A John Russell WWII Spy Thriller, Book 7
From the publisher:
The prequel to David Downing’s bestselling Station series introduces John Russell, an Englishman with a political past who must keep his head down as the Nazis solidify their power.
February 27, 1933. In this stunning prequel to the John Russell espionage novels, the Reichstag parliament building in Berlin is set ablaze. It’s just a month after Hitler’s inauguration as Chancellor of Germany, and the Nazis use the torching to justify a campaign of terror against their political opponents. John Russell’s recent separation from his wife threatens his right to reside in Germany and any meaningful relationship with his six-year-old son, Paul. He has just secured work as a crime reporter for a Berlin newspaper, and the crimes which he has to report—the gruesome murder of a rent boy, the hit-and-run death of a professional genealogist, the suspicious disappearance of a Nazi-supporting celebrity fortune-teller—are increasingly entangled in the wider nightmare engulfing Germany.
Each new investigation carries the risk of Russell’s falling foul of the authorities, at a time when the rule of law has completely vanished, and the Nazis are running scores of pop-up detention centers, complete with torture chambers, in every corner of Berlin.

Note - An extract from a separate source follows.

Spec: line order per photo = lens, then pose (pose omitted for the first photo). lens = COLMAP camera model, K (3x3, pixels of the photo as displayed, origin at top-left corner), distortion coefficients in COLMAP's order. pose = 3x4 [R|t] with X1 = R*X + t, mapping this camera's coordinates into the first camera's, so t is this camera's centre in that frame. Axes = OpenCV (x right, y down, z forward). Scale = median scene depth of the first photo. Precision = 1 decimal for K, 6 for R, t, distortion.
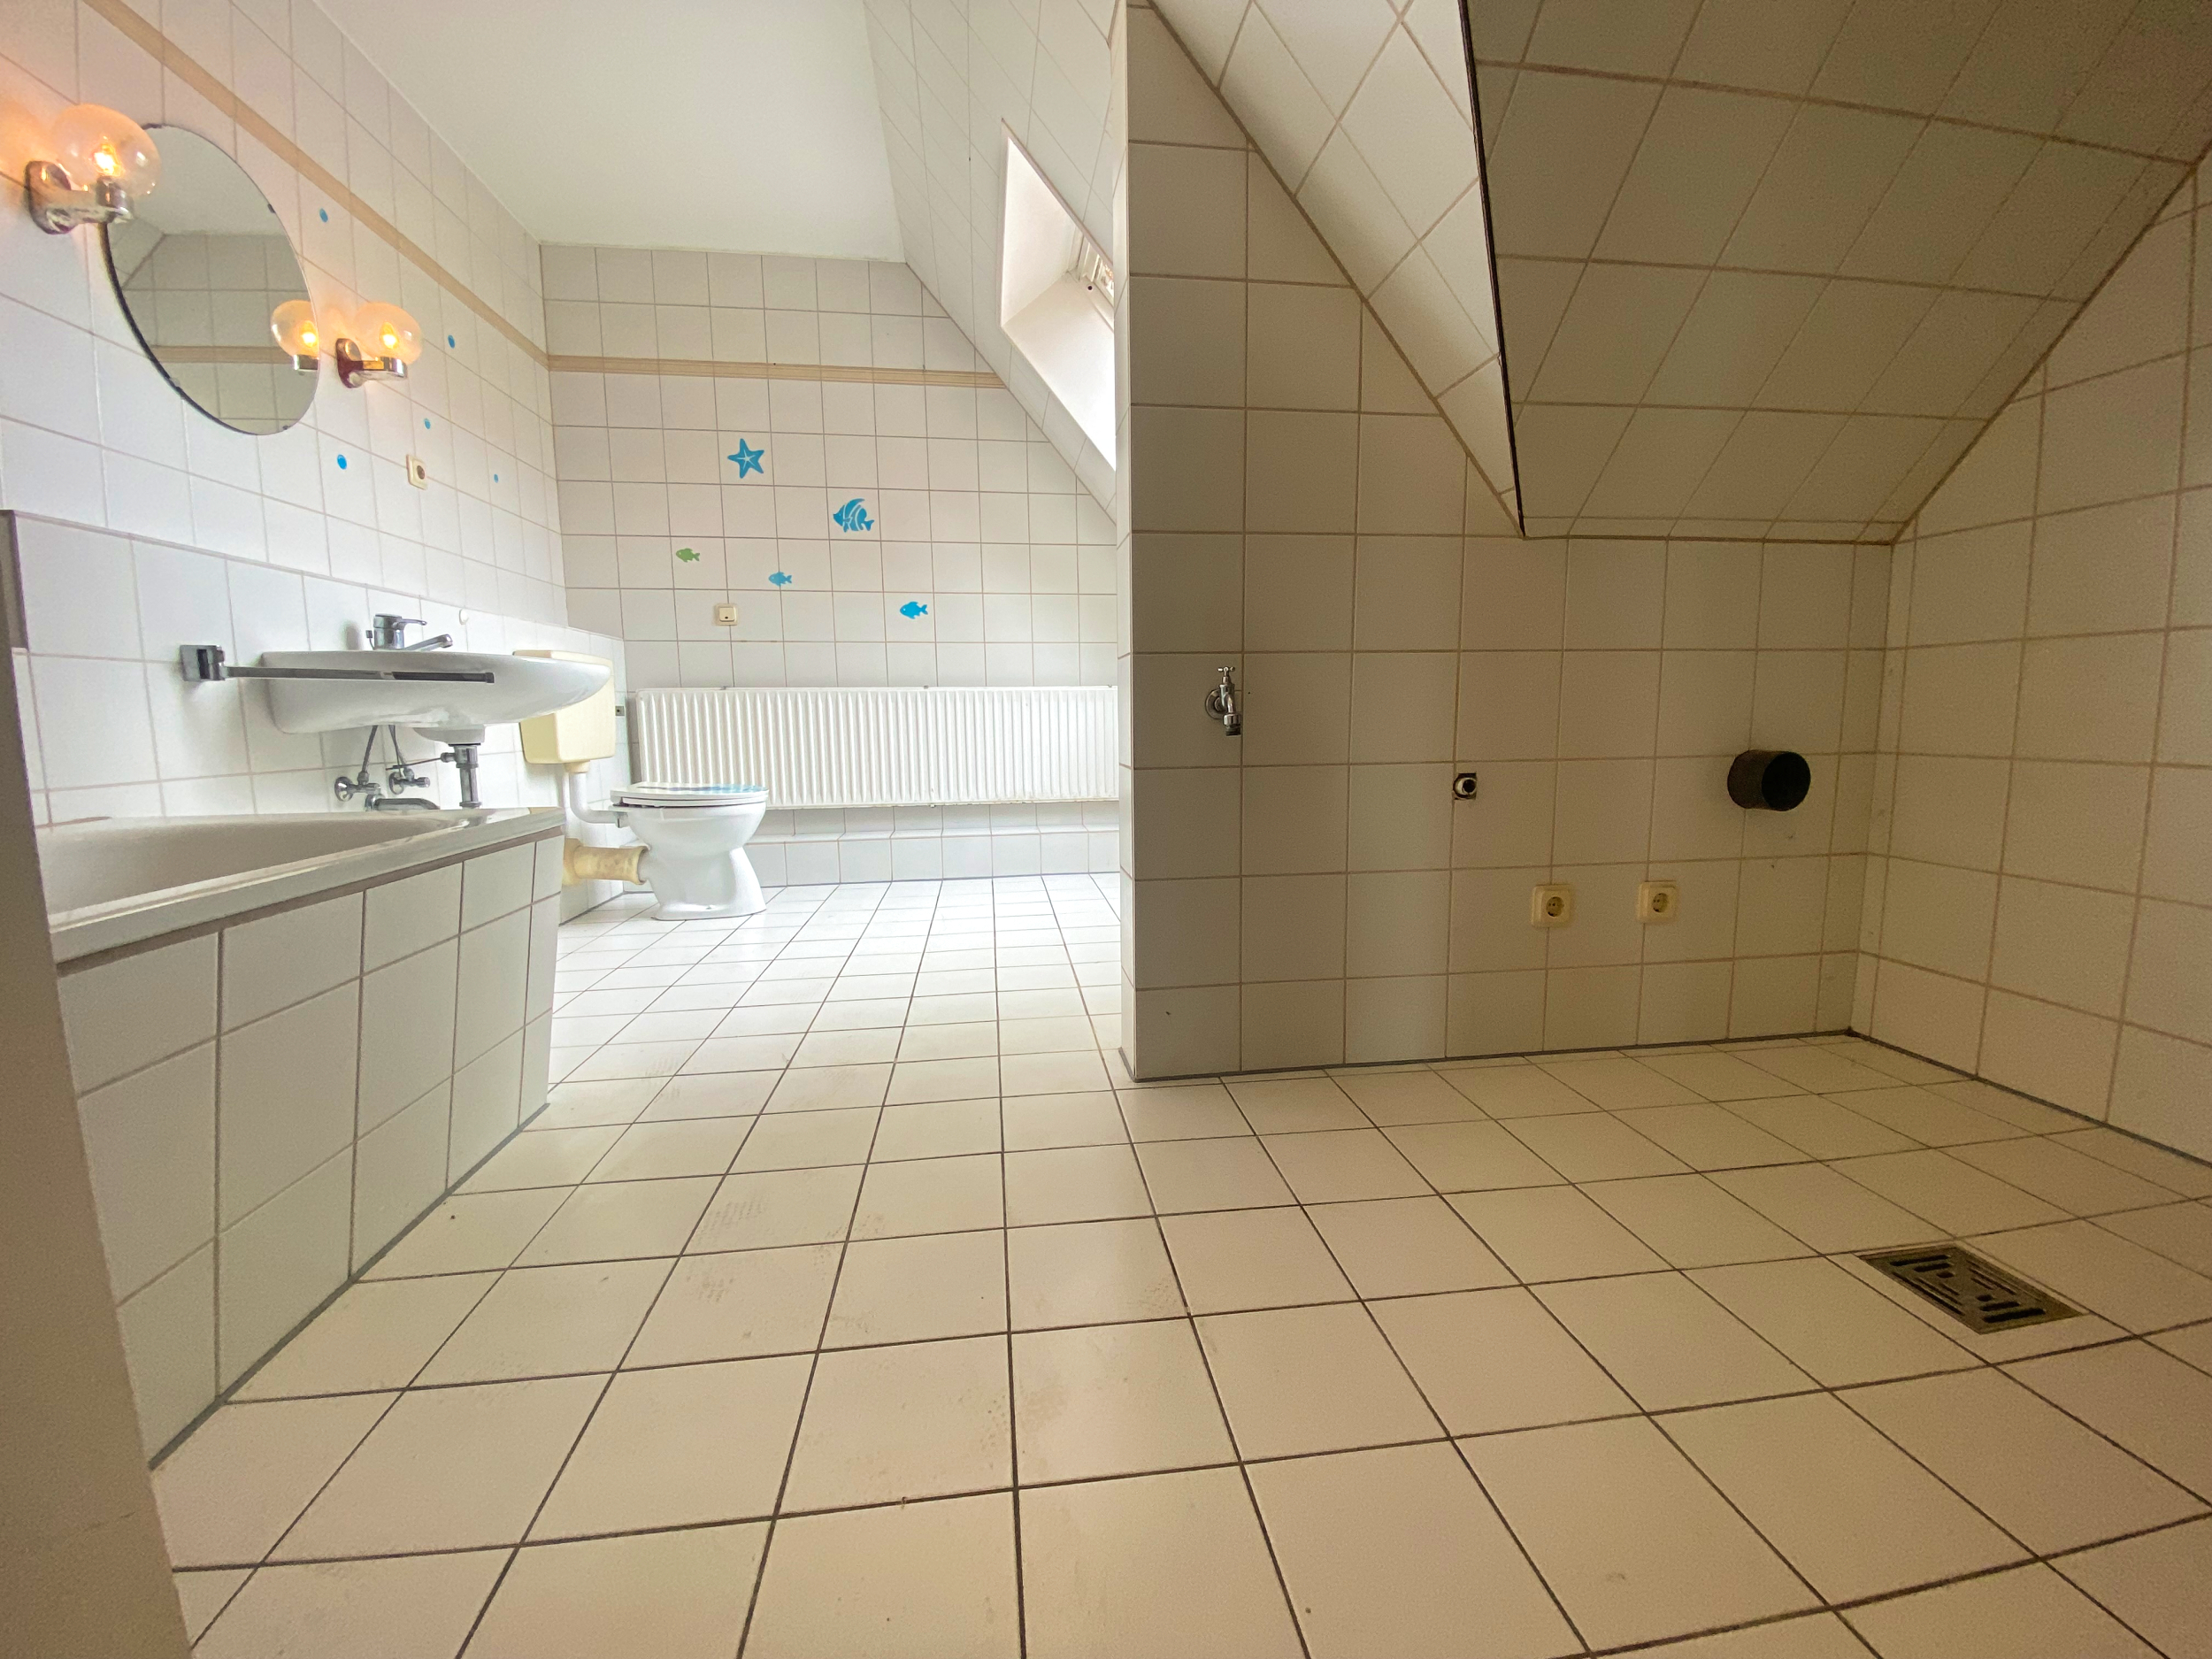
lens RADIAL K [[911.2, 0, 1112.3], [0, 911.2, 837.6], [0, 0, 1]] dist [0.007477, -0.007033]
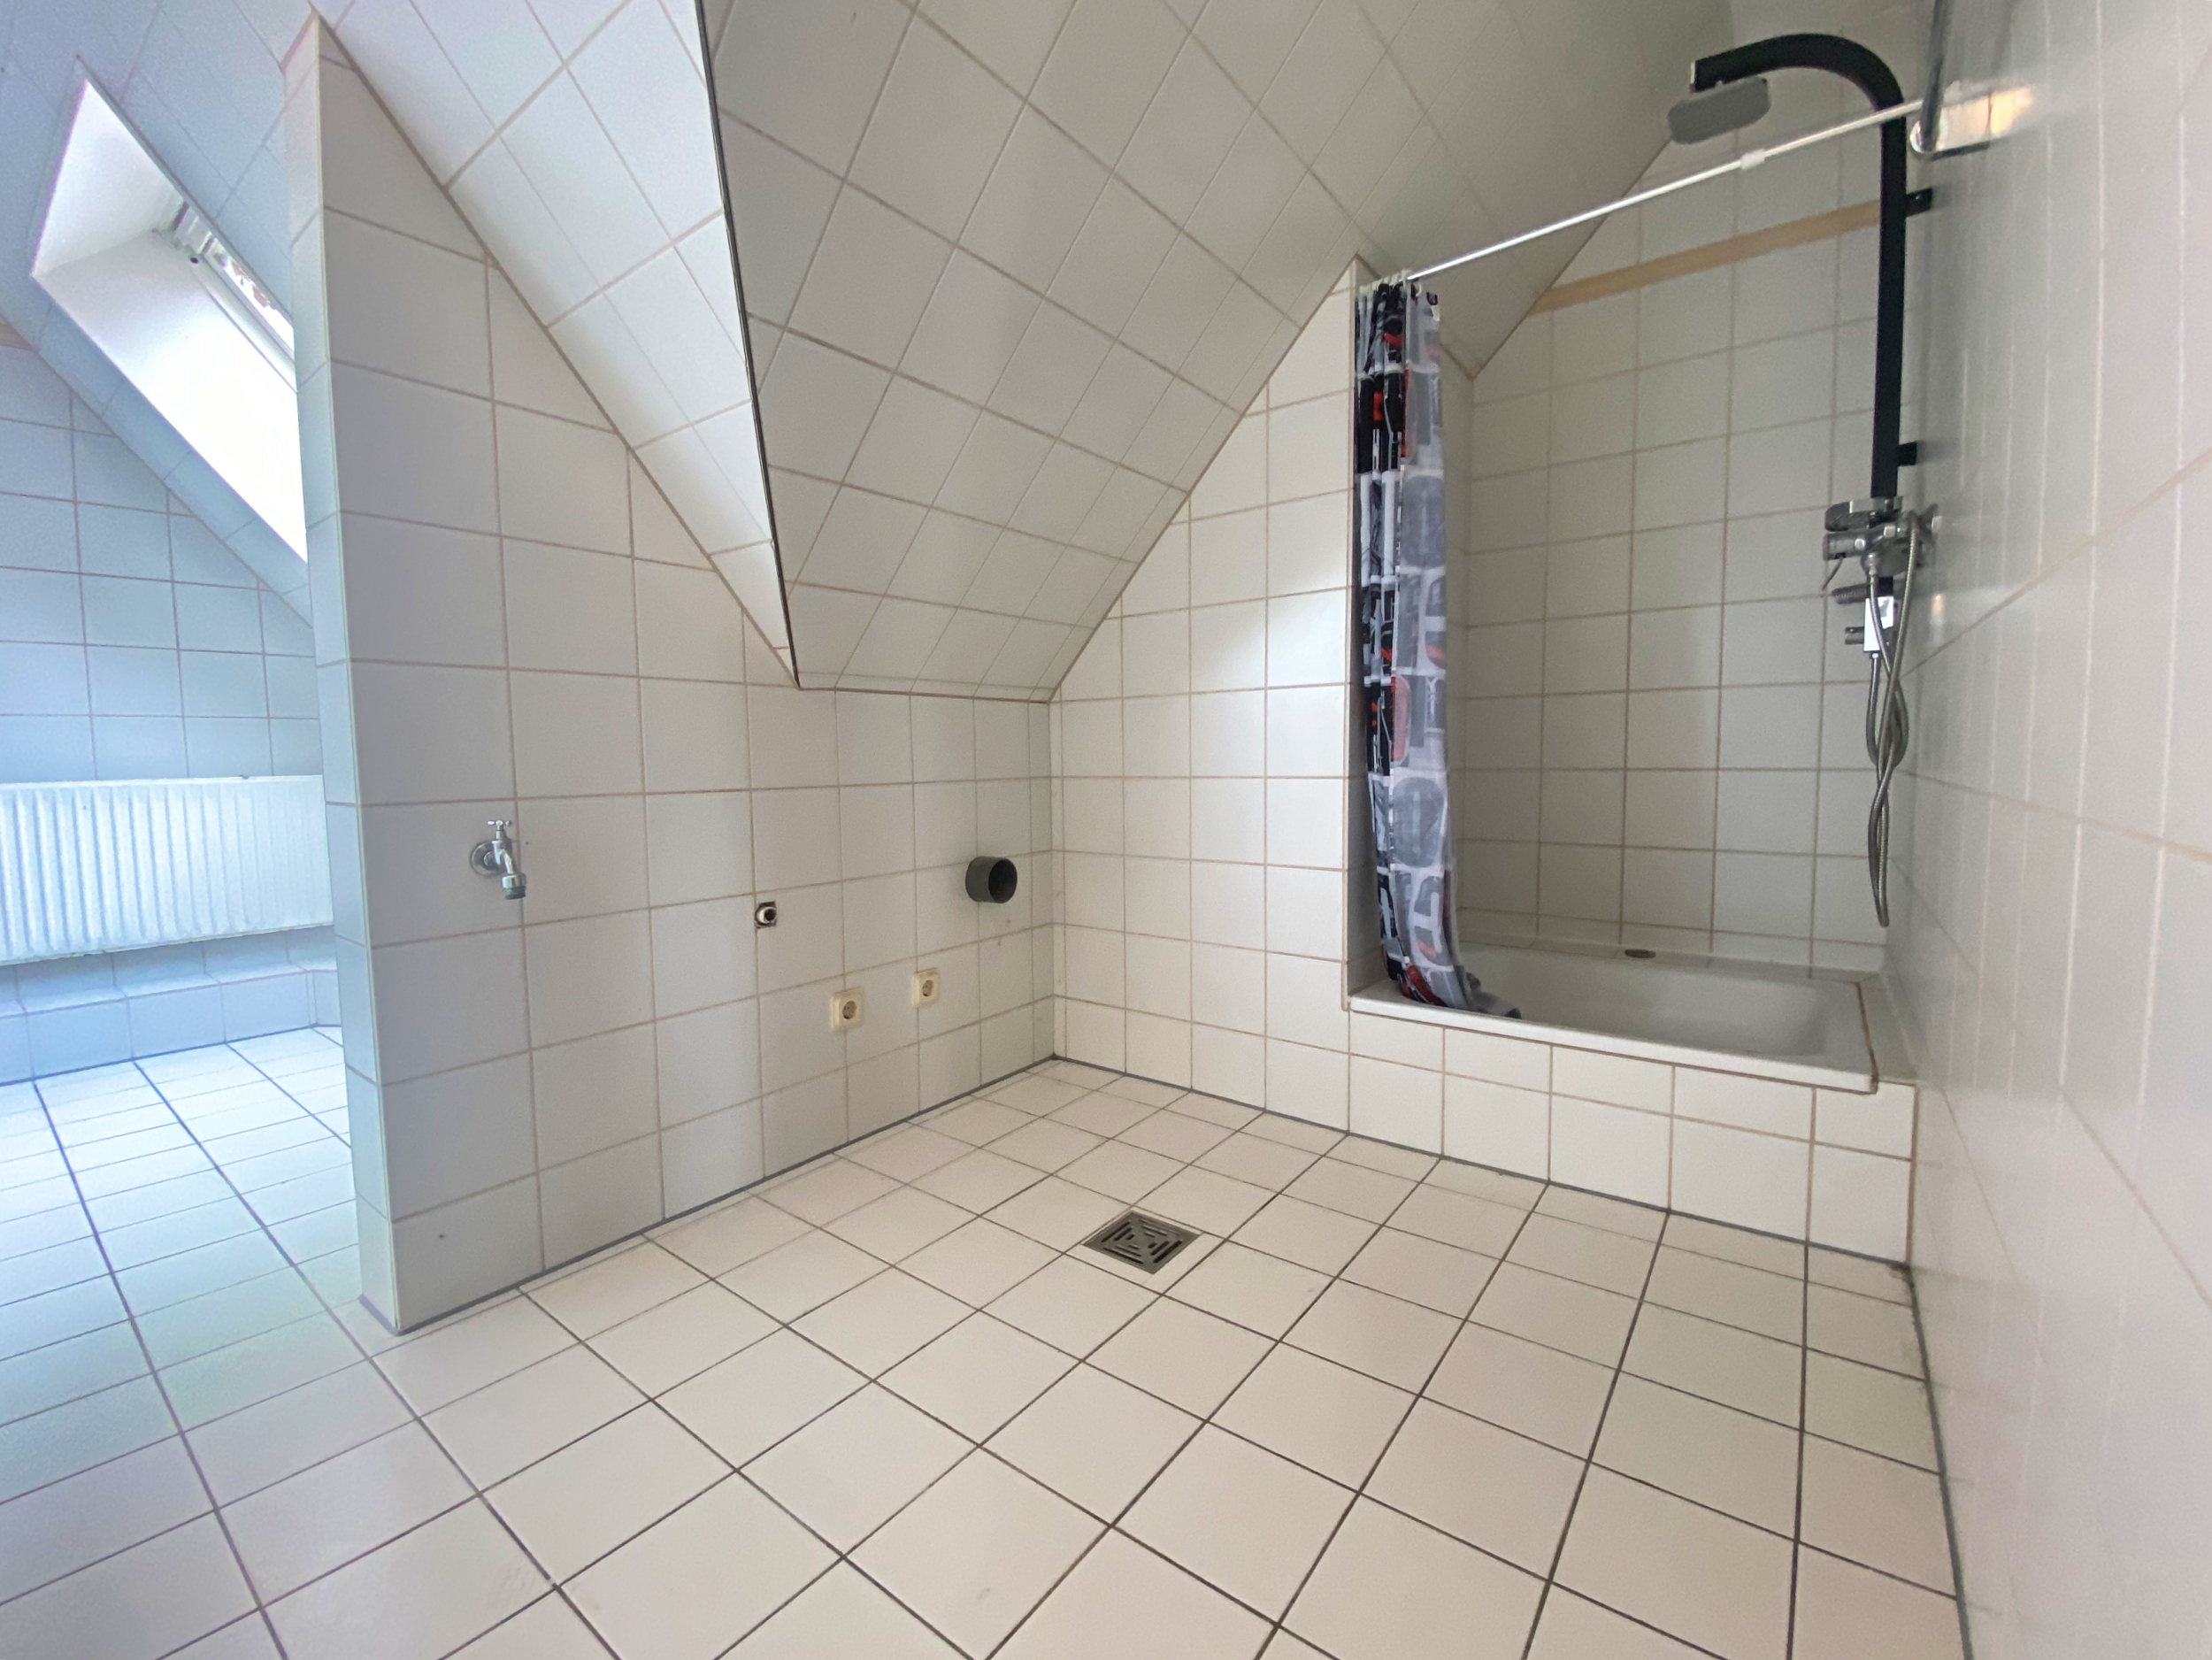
lens RADIAL K [[911.3, 0, 1122.9], [0, 911.3, 827.9], [0, 0, 1]] dist [0.007477, -0.007033]
pose [[0.705776, -0.037298, 0.707452, -0.068484], [0.093317, 0.994806, -0.040648, -0.076384], [-0.702262, 0.094706, 0.705591, -0.054903]]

The current novel is the 7th featuring John Russell, an Englishman by birth, but living and working in Berlin in the years prior to World War II. The book is indicated as a prequel to the other novels and I must say at the onset that it is, in my opinion, the most mesmerizing. I also rank it as one of the best books I yet have read by David Downing and he has certainly more than made his mark as a top author in his many areas.
The period covered by the novel includes the years during the late 1930s and describes a period when a lunatic fringe took power and turned Germany into a madman’s domain with the very worse becoming the leaders of the country. Downing has done, as normal for him, a great deal of research into the period and can describe the emerging of the new Germany in great detail. Hitler has grabbed power taking over as Chancellor of the country and early on staged a fire in the Reichstag Parliament building. Using the fire as an excuse to crack down on groups such as the Communist party, gays, Jews, and any other sectors where the torment on these people can be utilized to coalesce changing the truth for Nazi fiction. Loudspeakers are set up all over the cities so that Hitler’s speeches can reach everyone. It becomes a suspicious act if people are not listening and praising. It also becomes a necessary part of life for all to read Mein Kampf, Hitler’s manifest and plan for the future of Germany.
John Russell is picked up when he is working as a crime reporter for a major Berlin newspaper. He is divorced from his wife but has no problem visiting and having a relationship with his five-year-old son the couple had when married. In the events described in this book, he becomes involved in three occurrences and is attempting to cover them for his paper. The first is the murder of a young male prostitute, another the running over of a professional genealogist, and the third the disappearance of a Nazi supporting fortune teller. The three events become somewhat related with the actual facts of the cases becoming skewed by different factions of the Nazi party. Care must be taken to not rub the Nazi party the wrong way. Punishment can be firing from a job, taking over a business, and even death.
The steady increase in Nazi oversight with brutality and forced obedience to an ever-changing set of rules is brought out by the author. It is the loss of personal freedom engendered by a population that will not or cannot oppose their oppressors.
The novel ends with John meeting the girl that becomes his new love interest in the books already written. It also indicates that he will stay in Berlin and become more and more involved with the different directions of Germany and its moving into war. Finishing the book will also leave the reader drained and, if not read yet, anxious to get into the next book in the series.
3/2021 Paul Lane
WEDDING STATION by David Downing. Soho Crime (March 2, 2021). ISBN: 978-1641291071. 336 pages.